## PROBLEM
Please answer these questions from the MDEV-6917 commit message:
(a) Which transaction in the deadlock had reached the commit phase?
(b) What is the kill error later converted into?
(c) Which function did ha_commit_trans() call on T3?

— start of TEXT SEGMENT —

• Kristian Nielsen's avatar
    MDEV-6917: Parallel replication: "Commit failed due to failure of an earlier... · 26b11130
    Kristian Nielsen authored
    MDEV-6917: Parallel replication: "Commit failed due to failure of an earlier commit on which this one depends", but no prior failure seen
    
    This bug was seen when parallel replication experienced a deadlock between
    transactions T1 and T2, where T2 has reached the commit phase and is waiting
    for T1 to commit first. In this case, the deadlock is broken by sending a kill
    to T2; that kill error is then later detected and converted to a deadlock
    error, which causes T2 to be rolled back and retried.
    
    The problem was that the kill caused ha_commit_trans() to errorneously call
    wakeup_subsequent_commits() on T3, signalling it to abort because T2 failed
    during commit. This is incorrect, because the error in T2 is only a temporary
    error, which will be resolved by normal transaction retry. We should not
    signal error to the next transaction until we have executed the code that
    handles such temporary errors.

— end of TEXT SEGMENT —
— start of DATA EXTRACT —

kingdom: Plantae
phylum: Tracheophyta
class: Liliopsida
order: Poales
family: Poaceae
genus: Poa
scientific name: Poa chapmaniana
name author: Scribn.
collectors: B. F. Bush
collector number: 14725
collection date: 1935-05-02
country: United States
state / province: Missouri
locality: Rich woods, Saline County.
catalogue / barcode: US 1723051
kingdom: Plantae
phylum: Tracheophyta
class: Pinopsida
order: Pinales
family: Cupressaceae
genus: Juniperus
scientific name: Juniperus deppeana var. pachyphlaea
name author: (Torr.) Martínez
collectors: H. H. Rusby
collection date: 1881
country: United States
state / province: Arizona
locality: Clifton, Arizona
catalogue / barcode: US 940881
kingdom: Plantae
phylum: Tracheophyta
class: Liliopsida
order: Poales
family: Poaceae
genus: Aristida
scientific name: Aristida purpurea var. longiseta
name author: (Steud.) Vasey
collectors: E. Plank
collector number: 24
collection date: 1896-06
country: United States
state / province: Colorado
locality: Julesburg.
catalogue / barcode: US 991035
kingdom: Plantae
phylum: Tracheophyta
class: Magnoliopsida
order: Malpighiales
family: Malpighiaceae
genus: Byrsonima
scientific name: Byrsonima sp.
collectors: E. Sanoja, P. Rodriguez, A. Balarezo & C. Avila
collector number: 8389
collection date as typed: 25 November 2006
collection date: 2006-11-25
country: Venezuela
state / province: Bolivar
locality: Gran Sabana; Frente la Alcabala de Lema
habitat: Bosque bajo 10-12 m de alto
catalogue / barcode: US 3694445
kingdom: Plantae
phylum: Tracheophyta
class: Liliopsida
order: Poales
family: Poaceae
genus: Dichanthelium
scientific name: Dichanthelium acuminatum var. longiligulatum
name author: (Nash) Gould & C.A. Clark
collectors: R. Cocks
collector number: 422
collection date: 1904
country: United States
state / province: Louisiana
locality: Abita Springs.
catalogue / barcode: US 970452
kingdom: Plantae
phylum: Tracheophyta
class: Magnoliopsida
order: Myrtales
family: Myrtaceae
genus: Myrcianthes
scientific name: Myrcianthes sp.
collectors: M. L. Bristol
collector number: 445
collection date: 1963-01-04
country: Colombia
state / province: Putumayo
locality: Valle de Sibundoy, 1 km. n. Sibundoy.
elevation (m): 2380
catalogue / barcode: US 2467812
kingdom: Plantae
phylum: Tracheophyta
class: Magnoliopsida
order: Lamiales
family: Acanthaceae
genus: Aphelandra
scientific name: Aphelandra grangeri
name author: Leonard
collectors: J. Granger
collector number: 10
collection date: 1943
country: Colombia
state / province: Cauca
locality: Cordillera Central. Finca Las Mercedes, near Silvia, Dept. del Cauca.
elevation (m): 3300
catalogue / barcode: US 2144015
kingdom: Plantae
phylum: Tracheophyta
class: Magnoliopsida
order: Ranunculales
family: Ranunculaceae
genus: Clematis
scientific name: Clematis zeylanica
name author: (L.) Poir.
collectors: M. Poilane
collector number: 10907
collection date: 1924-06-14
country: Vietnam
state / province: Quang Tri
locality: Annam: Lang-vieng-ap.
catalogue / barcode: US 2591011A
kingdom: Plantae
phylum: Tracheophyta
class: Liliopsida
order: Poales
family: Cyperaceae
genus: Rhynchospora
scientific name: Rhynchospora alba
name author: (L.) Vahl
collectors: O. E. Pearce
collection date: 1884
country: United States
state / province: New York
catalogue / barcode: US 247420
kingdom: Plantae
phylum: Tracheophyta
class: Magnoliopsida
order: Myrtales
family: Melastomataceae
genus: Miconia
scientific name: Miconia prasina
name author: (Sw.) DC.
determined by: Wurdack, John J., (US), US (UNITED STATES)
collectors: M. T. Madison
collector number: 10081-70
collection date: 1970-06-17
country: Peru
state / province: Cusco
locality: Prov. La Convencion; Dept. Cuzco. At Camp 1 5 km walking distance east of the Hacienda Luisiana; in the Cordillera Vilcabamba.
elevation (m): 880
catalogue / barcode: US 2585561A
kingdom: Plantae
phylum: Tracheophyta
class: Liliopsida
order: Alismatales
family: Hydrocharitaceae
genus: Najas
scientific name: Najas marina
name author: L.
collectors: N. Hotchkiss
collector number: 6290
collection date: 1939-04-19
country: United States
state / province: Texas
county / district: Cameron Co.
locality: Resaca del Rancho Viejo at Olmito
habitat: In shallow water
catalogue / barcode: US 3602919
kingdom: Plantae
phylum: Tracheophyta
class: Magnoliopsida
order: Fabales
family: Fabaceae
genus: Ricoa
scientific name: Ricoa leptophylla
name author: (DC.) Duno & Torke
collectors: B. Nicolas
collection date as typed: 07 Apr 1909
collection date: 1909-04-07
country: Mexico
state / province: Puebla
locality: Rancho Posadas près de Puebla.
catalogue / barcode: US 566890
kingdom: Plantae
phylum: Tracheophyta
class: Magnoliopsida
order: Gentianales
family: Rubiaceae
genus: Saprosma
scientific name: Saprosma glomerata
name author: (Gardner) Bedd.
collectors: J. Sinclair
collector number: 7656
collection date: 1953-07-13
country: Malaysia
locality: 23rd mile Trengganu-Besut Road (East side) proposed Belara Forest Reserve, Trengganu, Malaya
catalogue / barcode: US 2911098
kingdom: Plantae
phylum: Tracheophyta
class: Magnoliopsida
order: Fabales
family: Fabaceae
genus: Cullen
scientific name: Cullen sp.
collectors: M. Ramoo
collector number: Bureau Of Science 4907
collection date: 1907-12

— end of DATA EXTRACT —

## COMPLETED TASK
(a) T2
(b) A deadlock error, which causes T2 to be rolled back and retried
(c) wakeup_subsequent_commits()